3. Improve the technology

Pandora’s product looks every inch as old as its company – neither as slick as its app-based rivals like Spotify nor its more modern, web-based peers like Mog.com and Rdio. It’s badly in need of a makeover.

The company, in its IPO prospectus, acknowledged “we must constantly adapt our technology”, particularly in-car streaming – a nascent area but one that, when technology is ready, will be huge, and which Pandora has a great shot at dominating.

“It is difficult to keep pace with the continual release of new devices and technological advances in digital media delivery and predict the problems we may encounter in developing versions of our applications for these new devices and delivery channels, and it may become increasingly challenging to do so in the future,” the prospectus said. But now is the time to do exactly this.

5 Responses to “What Pandora Should Do With Its IPO Millions”

  1. Pandora has a couple of assets that they’re not using.  One is the data – what people are listening to, what songs are fastest rising in ‘thumbs up’, which songs are most banned (by popular artists) that could add a lot of intelligence in the music industry.  I also think they have an opportunity to take on the record companies by signing artists themselves and using Pandora (and other media outlets) to promote and sell them.  They could very easily use crowdsourcing to determine which artists resonate with artists.  I do agree with another commenter that discussed hardware – I’d love a piece of hardware that allowed me to take Pandora everywhere with me.  I can do this on my iPhone today, but it’s cumbersome – I think the Sirius/XM approach of selling purpose built devices was a good one.  Lastly, I think there could be a more social element to this – when I thumbs up a song – it might not be a bad idea to show me some information that says “others who like this song also listen to….” right away and give me the option of “adding those songs for future play” to increase my engagement, provide some stickiness, and frankly make it a bit more addictive, as I’d have some idea of what was coming up next.  Just a couple of thoughts.  We’ve been listening to Pandora for years, have 2 paid subscriptions, and are actively replacing our exposure to Sirius/XM with Pandora.  Also, as a side note, the TCO for Sirius/XM is $100 – $150 / years and Pandora is $36 for more functionality and more control, so it could very well be that Pandora has a little more potential upside in its pricing model than it thinks it does.  That’s my two cents.

  2. To point number 3, they need to innovate their way out of looking/feeling old school.
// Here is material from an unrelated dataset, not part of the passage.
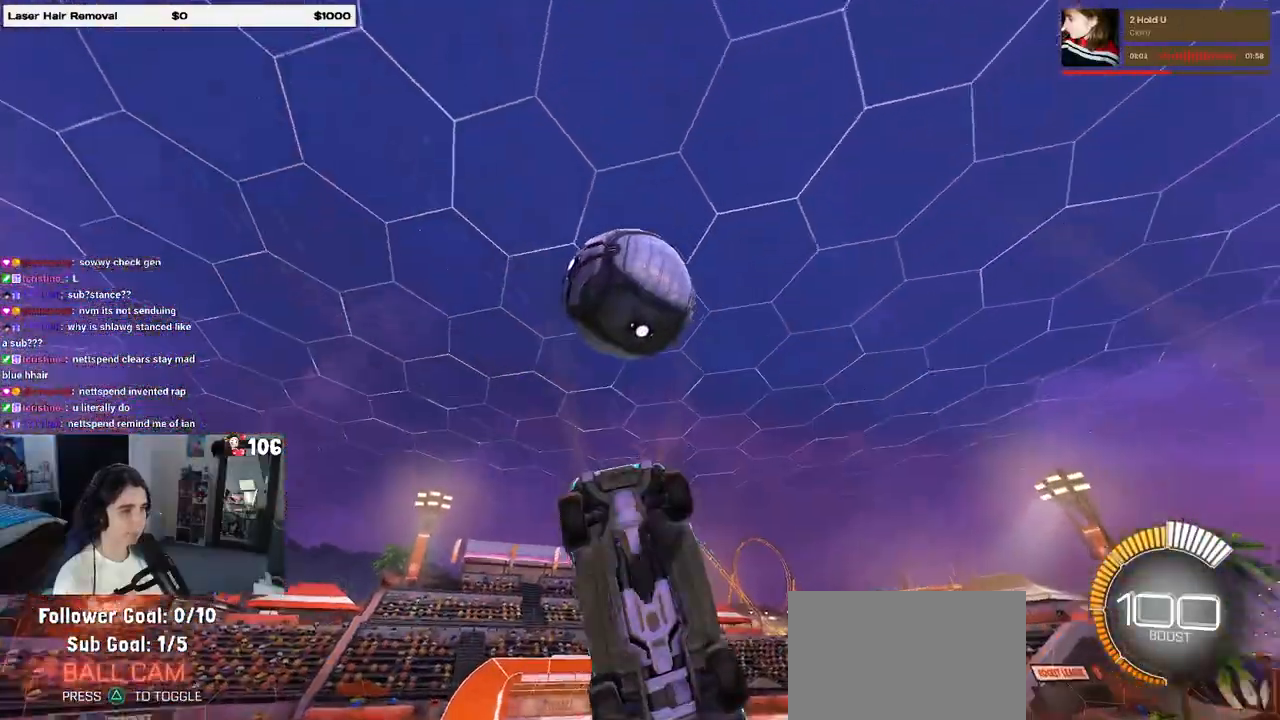
{"buttons": [], "left_stick": "down", "right_stick": "center", "events": []}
The fastest way to do that would be for them to acquire Hitlantis and add their content to its futuristic music discovery app.  Fox News already said, “Expanded to commercial bands, it could be a better paradigm than Pandora.”Read more: http://www.foxnews.com/slideshow/scitech/2011/04/19/10-unusual-useful-new-websites/#ixzz1PTU8J3Sf

  3. Pandora is in danger of plateauing just as Facebook is already showing signs of in the US and Canada. Hopefully the investors are genuinely interested in enhancing their vaunted music discovery model by emulating up and comers Spotify and Slacker and adding elements to enhance music discovery like http://gorankem.com. It would give more depth to the newly discovered artists by showing them what songs the true fans like.   

  4. Conrad Buck

    Its logical to think that Pandora can/should expand overseas however comparing their model to NetFlix and Hulu bears no comparison. Rights for film/TV typically come bundled with global/territorial deals that are easier to negotiate with the rights holder and part/full encompassing. Music deals are completely outside of a typical bundled scenario with songwriters and labels represented by numerous collecting societies in each country, all of which are then tied to various copyright acts and remuneration agreements based on usage.

  5. Have investors seriously lost their minds again.  Should someone remind them, once again, that these internet companies will come and go.  Pandora, will succumb to the same fate as all the others that came before it.  There are already newer services, just like Pandora, that are popping up all over and that are offering better services.  What they should do with their money is invest in hardware, just like Microsoft and Apple did in the past.  Hardware is much more difficult to develop over a piece of software that the next “Geek” will develop down the road.